Bien qu’elles soient parfois présentées comme de l’incompétence ou même de la malveillance, le fait est qu’il existe un écart important entre la responsabilité démesurée de nombre de ces organisations pour lutter contre le sans-abrisme (étant donné l’hyper-ségrégation de ceux qui en souffrent) et la capacité de ces entités à le faire. étant donné l’ampleur et la complexité du défi. Pourtant, ils sont également particulièrement bien placés pour aider à combler ce fossé – pour atteindre, plutôt que d’exister à l’intérieur, des limites généralement érigées par secteur (par exemple, l’immobilier ou la fourniture de services) et la géographie (par exemple, le quartier, le district fiscal) pour créer un environnement plus intégré. et un système de services inclusif qui rencontre les personnes sans abri là où elles se trouvent. Certaines organisations adoptent déjà cette approche. Par exemple, en 2018, Central Atlanta Progress et le district d’amélioration du centre-ville d’Atlanta ont embauché un gestionnaire de cas dédié axé sur la réponse aux besoins holistiques des personnes sans abri dans et autour de Woodruff Park, en s’appuyant sur d’autres efforts pour lutter contre le sans-abrisme dans la région. Et à San Francisco et Los Angeles, Urban Alchemy emploie des personnes ayant leur propre expérience vécue liée à l’itinérance pour impliquer et aider les personnes sans abri afin d’améliorer la sécurité et l’entretien des espaces publics pour eux et pour les autres utilisateurs. Pourtant, la plupart des régions ne disposent pas d’une stratégie globale pour lutter contre le sans-abrisme qui coordonne les prestataires de services sociaux, les agences de logement, les soins de santé et d’autres agences municipales avec les organisations locales et les gestionnaires d’espaces publics – des stratégies qui pourraient aider à faciliter la transition des personnes sans abri dans les espaces publics vers un un continuum de soins approprié et, en fin de compte, dans un logement stable. Les grandes régions métropolitaines peuvent contenir une douzaine ou plus de continuums de soins, et la plupart n’incluent pas de gestionnaires d’espaces publics.

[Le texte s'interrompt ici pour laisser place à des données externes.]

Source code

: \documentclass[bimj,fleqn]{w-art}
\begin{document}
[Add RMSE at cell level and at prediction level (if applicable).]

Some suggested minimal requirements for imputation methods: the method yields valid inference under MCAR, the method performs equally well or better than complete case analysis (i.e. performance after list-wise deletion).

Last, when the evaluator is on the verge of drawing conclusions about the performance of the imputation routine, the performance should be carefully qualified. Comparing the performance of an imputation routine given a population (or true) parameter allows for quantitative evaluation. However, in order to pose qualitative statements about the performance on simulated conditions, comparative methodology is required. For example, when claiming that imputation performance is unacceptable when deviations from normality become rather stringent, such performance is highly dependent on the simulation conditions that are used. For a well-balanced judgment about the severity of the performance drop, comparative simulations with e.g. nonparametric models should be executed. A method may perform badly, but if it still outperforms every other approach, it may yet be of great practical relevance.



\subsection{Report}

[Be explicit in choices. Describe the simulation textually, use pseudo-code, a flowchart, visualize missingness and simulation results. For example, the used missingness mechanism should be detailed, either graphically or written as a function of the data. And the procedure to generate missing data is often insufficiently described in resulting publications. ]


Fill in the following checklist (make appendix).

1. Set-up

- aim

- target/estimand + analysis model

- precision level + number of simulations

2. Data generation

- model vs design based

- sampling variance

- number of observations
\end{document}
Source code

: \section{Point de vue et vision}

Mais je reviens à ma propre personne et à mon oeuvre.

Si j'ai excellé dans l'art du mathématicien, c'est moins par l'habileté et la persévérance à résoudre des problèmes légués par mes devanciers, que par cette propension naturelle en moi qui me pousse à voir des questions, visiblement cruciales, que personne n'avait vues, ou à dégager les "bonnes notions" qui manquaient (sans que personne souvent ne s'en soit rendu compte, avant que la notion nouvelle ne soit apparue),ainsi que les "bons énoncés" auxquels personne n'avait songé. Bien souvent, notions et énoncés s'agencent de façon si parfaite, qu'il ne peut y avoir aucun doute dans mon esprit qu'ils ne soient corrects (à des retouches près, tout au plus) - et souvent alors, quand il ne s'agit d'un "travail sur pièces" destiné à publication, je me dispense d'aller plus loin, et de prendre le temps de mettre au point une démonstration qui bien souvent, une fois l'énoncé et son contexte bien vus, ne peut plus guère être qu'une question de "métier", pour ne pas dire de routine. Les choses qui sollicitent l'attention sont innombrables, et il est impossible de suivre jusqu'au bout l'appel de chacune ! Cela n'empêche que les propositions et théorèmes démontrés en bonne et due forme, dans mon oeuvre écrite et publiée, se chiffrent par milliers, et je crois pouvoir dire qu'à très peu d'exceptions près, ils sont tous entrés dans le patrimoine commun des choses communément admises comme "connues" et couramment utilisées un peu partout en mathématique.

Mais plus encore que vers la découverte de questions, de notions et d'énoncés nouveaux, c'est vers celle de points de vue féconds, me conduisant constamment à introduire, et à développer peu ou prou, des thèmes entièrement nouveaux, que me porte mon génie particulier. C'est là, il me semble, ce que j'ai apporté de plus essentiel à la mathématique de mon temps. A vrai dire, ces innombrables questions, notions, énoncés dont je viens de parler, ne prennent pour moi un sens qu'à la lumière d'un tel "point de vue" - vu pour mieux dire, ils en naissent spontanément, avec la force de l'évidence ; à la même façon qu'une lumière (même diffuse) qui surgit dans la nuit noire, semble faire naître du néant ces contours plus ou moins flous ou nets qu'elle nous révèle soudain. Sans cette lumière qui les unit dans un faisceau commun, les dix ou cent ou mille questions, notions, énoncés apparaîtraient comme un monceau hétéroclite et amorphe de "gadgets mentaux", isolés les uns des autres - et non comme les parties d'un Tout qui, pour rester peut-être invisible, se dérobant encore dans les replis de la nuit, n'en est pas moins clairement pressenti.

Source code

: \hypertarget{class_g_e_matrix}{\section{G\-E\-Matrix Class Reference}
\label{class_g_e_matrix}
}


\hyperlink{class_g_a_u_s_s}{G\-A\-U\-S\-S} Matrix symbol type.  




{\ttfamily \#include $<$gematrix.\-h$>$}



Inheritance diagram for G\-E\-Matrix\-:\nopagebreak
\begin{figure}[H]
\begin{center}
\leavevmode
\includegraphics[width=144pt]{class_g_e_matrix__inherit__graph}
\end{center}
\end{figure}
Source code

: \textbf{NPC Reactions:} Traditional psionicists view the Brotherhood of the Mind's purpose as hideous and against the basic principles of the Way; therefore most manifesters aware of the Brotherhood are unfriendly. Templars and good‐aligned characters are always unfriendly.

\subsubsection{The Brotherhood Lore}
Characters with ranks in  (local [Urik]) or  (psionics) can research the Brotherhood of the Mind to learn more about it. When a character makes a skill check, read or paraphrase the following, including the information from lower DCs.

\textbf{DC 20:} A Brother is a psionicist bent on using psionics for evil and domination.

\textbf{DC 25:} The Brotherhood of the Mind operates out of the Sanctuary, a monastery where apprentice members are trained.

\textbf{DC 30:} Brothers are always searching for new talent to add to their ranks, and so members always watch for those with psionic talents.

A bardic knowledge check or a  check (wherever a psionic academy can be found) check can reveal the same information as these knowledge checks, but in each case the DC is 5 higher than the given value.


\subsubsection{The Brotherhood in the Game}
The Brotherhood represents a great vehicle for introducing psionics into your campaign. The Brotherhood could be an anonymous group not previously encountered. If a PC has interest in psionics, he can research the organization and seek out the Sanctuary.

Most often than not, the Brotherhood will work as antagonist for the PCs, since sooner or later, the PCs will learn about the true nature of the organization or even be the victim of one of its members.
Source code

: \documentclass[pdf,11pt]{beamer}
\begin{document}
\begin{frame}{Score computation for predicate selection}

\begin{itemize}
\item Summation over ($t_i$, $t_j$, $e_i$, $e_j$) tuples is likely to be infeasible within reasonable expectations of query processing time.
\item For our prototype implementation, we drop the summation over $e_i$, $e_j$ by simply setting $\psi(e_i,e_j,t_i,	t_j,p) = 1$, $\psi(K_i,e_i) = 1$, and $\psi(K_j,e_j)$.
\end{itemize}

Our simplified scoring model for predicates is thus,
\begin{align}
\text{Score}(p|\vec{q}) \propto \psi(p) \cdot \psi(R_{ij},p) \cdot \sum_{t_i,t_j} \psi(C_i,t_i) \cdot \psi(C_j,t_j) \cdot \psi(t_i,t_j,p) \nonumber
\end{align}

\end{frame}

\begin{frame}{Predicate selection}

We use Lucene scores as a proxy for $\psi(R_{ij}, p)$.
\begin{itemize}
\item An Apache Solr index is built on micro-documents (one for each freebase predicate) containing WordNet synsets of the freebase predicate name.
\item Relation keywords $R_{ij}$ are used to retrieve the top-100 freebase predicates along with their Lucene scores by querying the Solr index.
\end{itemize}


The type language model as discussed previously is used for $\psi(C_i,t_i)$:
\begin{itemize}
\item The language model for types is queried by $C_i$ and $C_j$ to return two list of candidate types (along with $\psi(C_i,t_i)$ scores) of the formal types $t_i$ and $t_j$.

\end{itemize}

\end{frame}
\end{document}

Elena Madison (Project for Public Spaces) et Joy Moses (National Alliance to End Homelessness) discuteront de ces questions en profondeur dans leur prochain chapitre de « Hyperlocal: Place Governance in a Fragmented World », publié par Brookings Press ce printemps. À travers sept chapitres supplémentaires écrits par des auteurs de tout le pays, le livre examine à la fois les tensions et les avantages associés à la gouvernance des lieux dans un paysage économique de plus en plus fragmenté et inéquitable. Il fournit un aperçu nuancé du rôle que joue la gouvernance territoriale dans la contribution et la lutte contre les inégalités socio-économiques locales. Enfin, il souligne comment nous pouvons créer et maintenir des structures de gouvernance territoriale plus efficaces et inclusives qui soutiennent tous membres d’une communauté, non seulement pour survivre, mais pour prospérer.